In Compartment No. 6, a Finnish production set in Russia during the 1990s, a young woman takes what begins as one of the worst train rides in history.
Laura (Seidi Haarla) hails from Finland and studies language and archeology in Moscow. To supplement her studies, she wants to see the Kanozero petroglyphs, 5,000-year-old rock drawings located in north western Russia.
Before departing, Laura attends a party hosted by the woman she regards as her girlfriend (Dinara Drukarova). The two were supposed to travel together but Drukarova's Irina bowed out at the last minute, an early sign that she has lost interest in Laura.
On the train, Laura is assigned a compartment with an unruly young Russian (Yuriy Borisov). Borisov’s Ljoha drinks, curses, and makes crude sexual advances.
Laura seeks different accommodations. The conductor, a woman who resembles a prison guard, insists that Laura remain in her second-class compartment.
Boorish and loud, Ljoha boasts about his patriotism ("Russia is a great country") and generally makes a nuisance of himself until he passes out.

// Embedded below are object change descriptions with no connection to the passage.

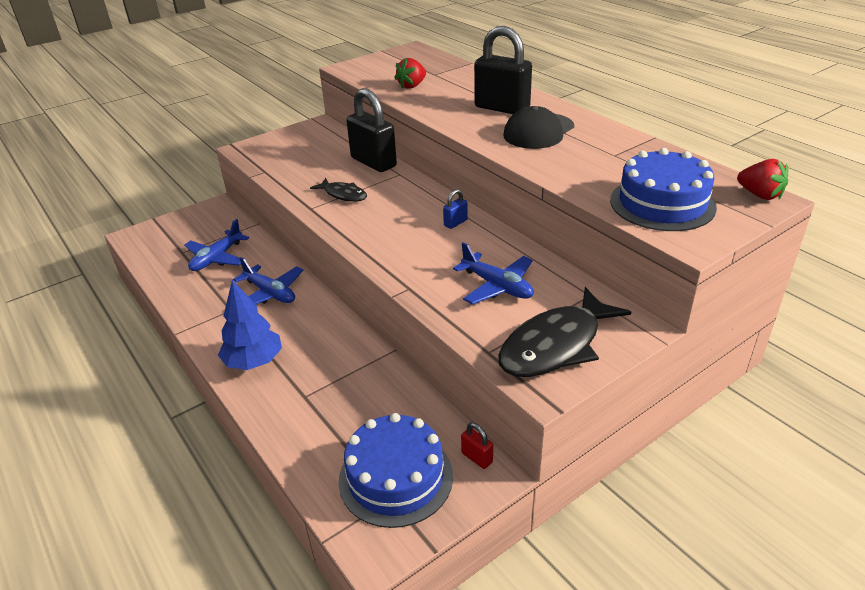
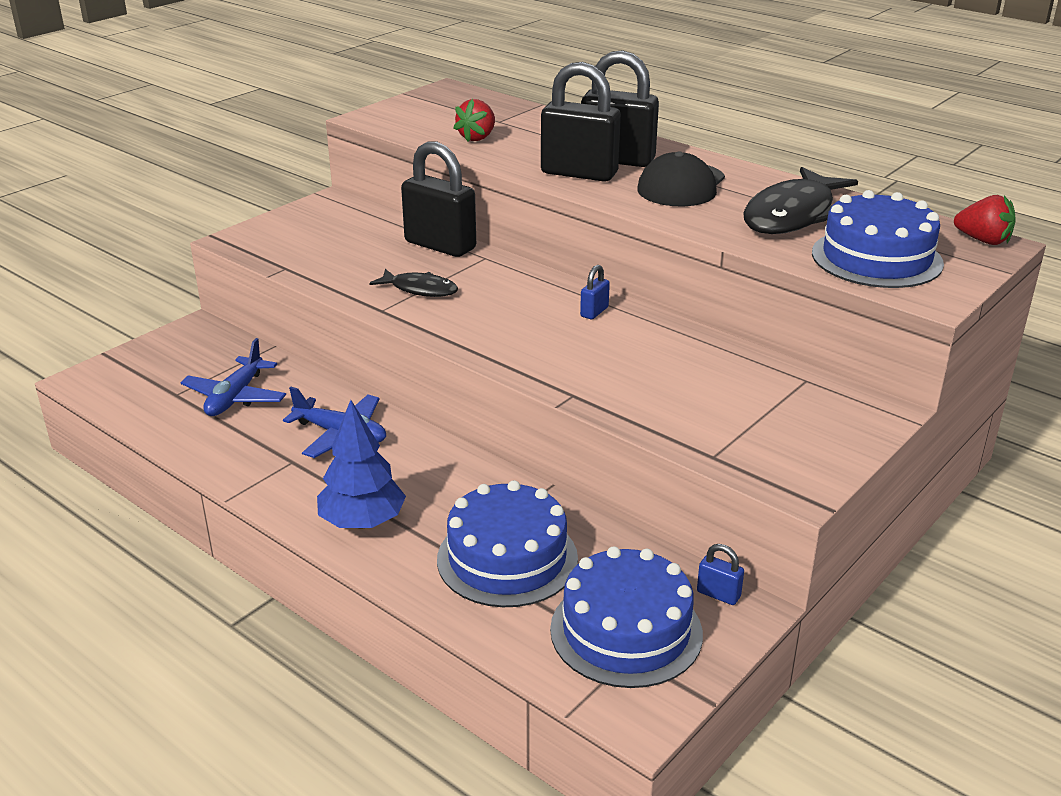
camera: 15 degrees left, 5 degrees down
blue plane [453,242,534,305] -> none
red padlock [461,423,493,469] -> blue padlock [697,544,744,605]
black fish [498,287,631,377] -> black fish moved to [743,167,858,234]
none -> blue cake [437,480,578,607]
none -> black padlock [541,62,621,182]

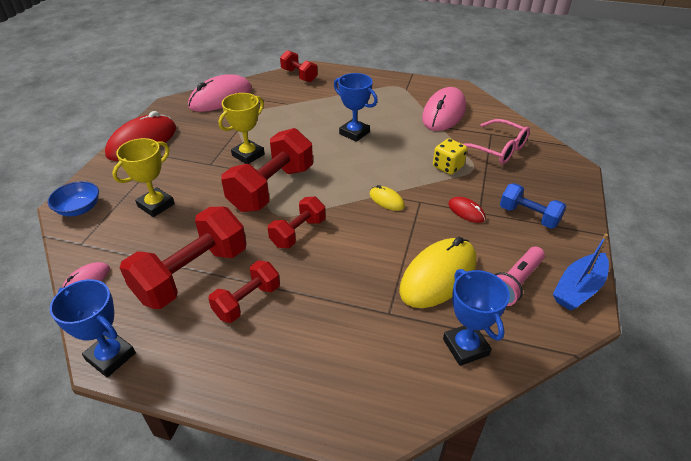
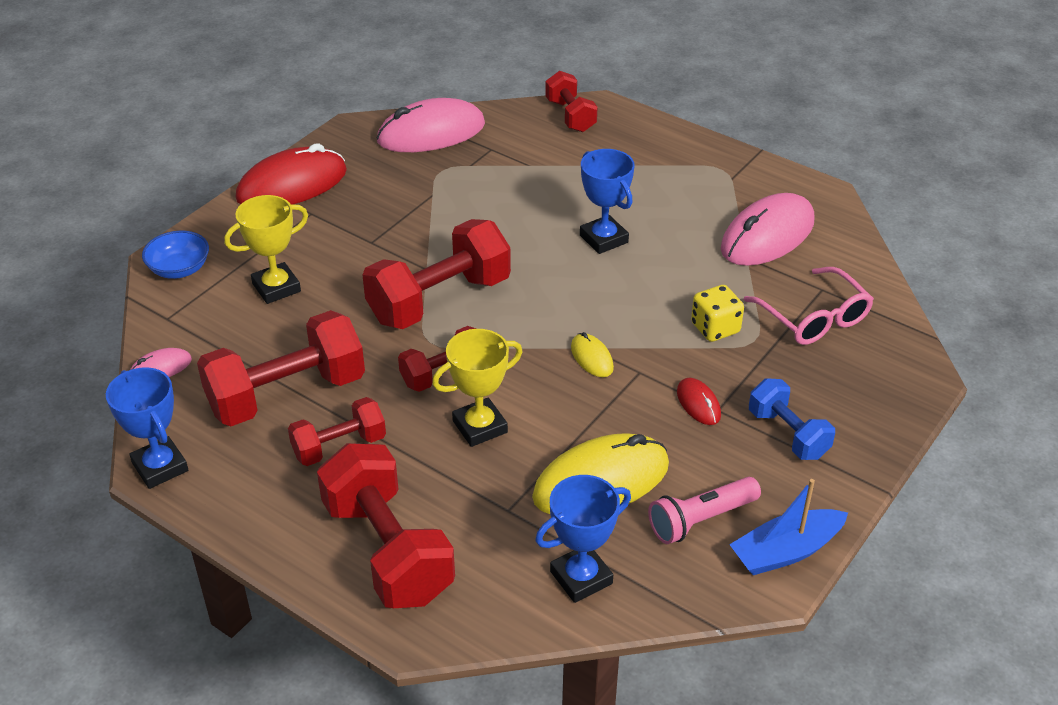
camera: 20 degrees right, 0 degrees up
yellow trophy [219,93,265,164] -> yellow trophy moved to [432,329,523,447]
blue trophy [443,269,510,366] -> blue trophy turned 60 degrees clockwise [535,475,631,603]
none -> red dumbbell [317,443,455,608]

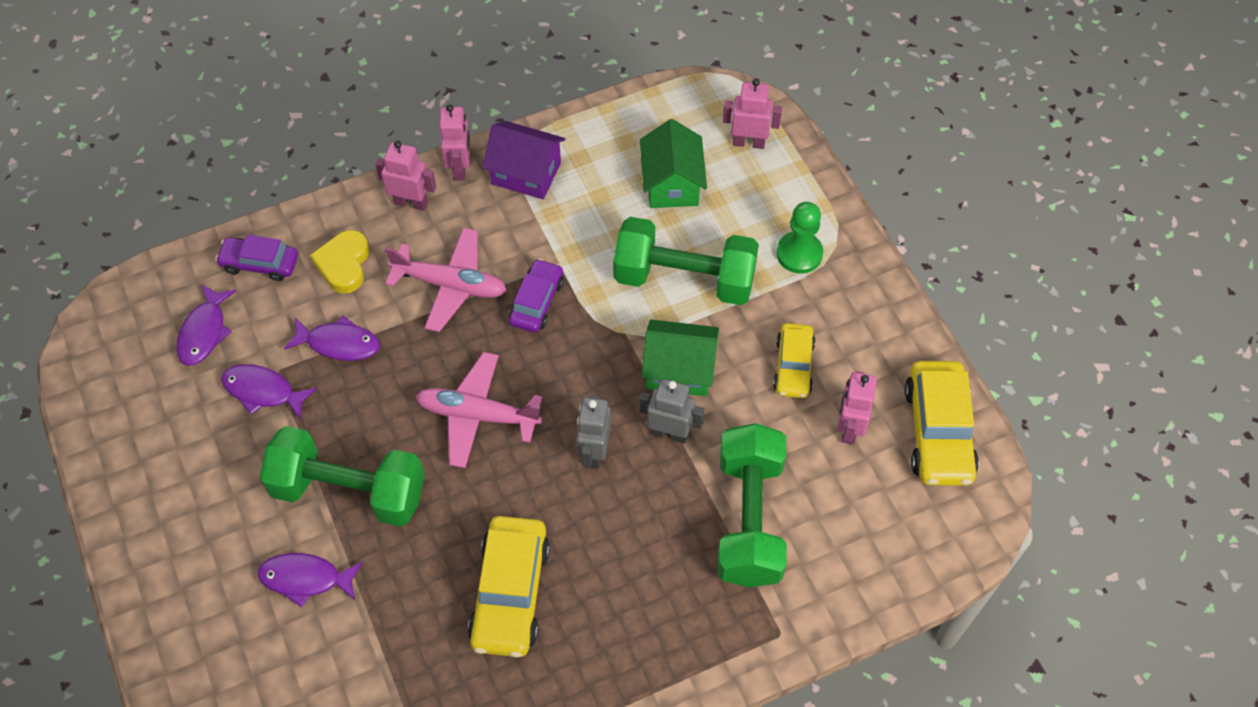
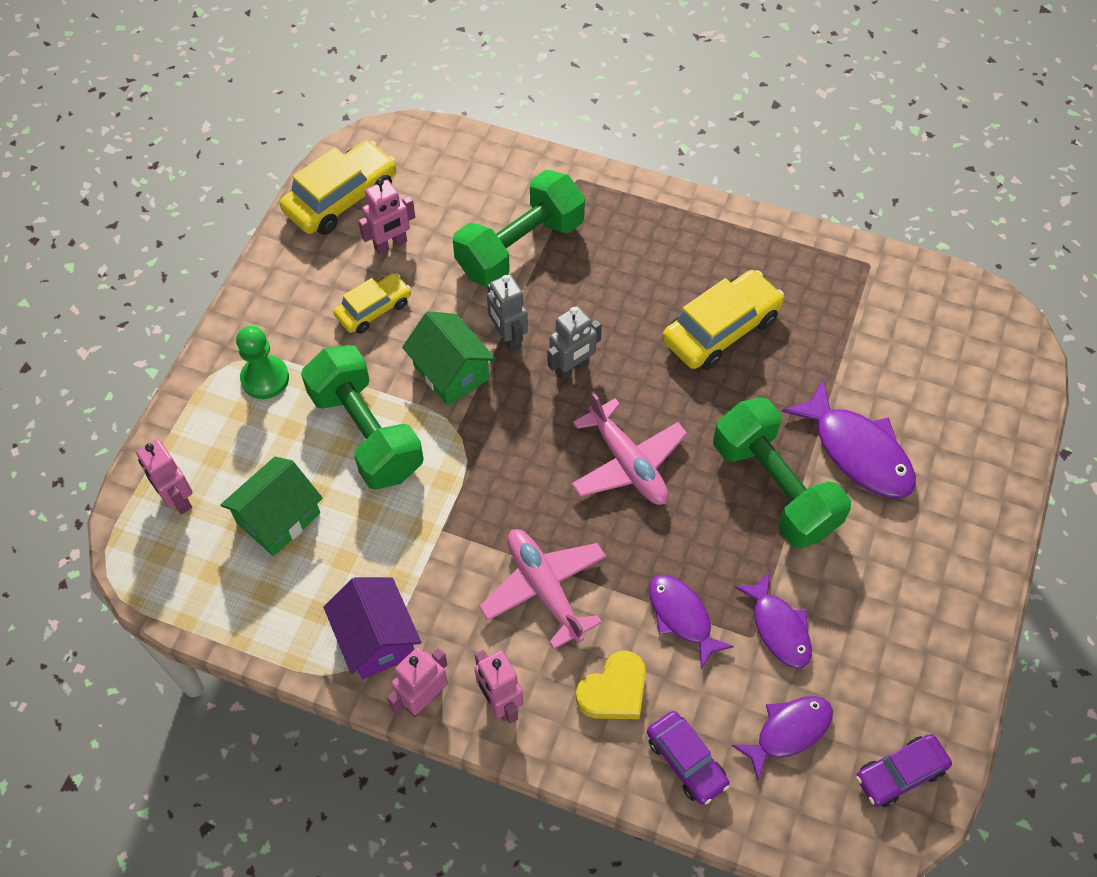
camera: 135 degrees left, 0 degrees up
purple fish [258,553,363,608] -> purple fish [782,380,916,498], size x1.54
purple car [509,259,564,333] -> purple car moved to [856,734,952,807]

Later, he’ll announce that all humans should be killed, the kind of sweeping statement you'd expect from a man with a shaved head and a major scar running down is forehead.
But this amped-up bit of misanthropy isn't what it seems: Ljoha's responding to news that a young guitar-playing wanderer from Finland has stolen Laura's camera -- after she was kind enough to invite him to share their compartment.
Borisov reminded me (at least a little) of Toshiro Mifune; he's playing a man of boisterous physicality. He's half-offensive and half-comic and it seems apparent from the outset that director Juho Kuosmanen (The Happiest Day in the Life of Olli Maki) won't be making a rom-com about two mismatched strangers who fall for each other.
That's a clue about how the movie operates. Kuosmanen subverts expectation as he explores the possibility for something approaching genuine connection.
If you've ever wondered what Russia was like in the early days of the post-Soviet era, Kuosmanen provides a good feel for a country that still seems mired in Soviet gloom. Ljoha is headed to Murmansk to work in nearby mines; Laura seems uncertain about what she's doing.
Kuosmanen filmed on trains, not in a studio, a choice that enables him to make us feel the confinement passengers experience during a journey that unfolds over several days.
The mood softens as Laura and Ljoha get to know each other and we begin to think that Ljoha might not be as awful as he first seemed.
During an overnight stop, Ljoha hot-wires a car and takes Laura to meet an older woman who dispenses advice and shares ample quantities of homemade liquor that she refers to as moonshine.
The movie’s period trappings can seem a little shocking. In the absence of cell phones, Laura makes calls from phone booths. Phone booths? Remember them?
Compartment No. 6 captures the shabby particularity of a part of the Russian environment as it must have existed in the 1990s, a time before the world seemed more homogenized.
Kuosmanen reveals character under strained circumstances, allowing Laura and Ljoha to emerge as two lonely people lost in the desolation of a dreary Russian winter.
Don’t panic, though. Kuosmanen skips past depression with two characters we slowly learn to care about and with a view of Russia that few of his ever will see particularly in these days when Russia isn’t exactly anyone’s destination of choice.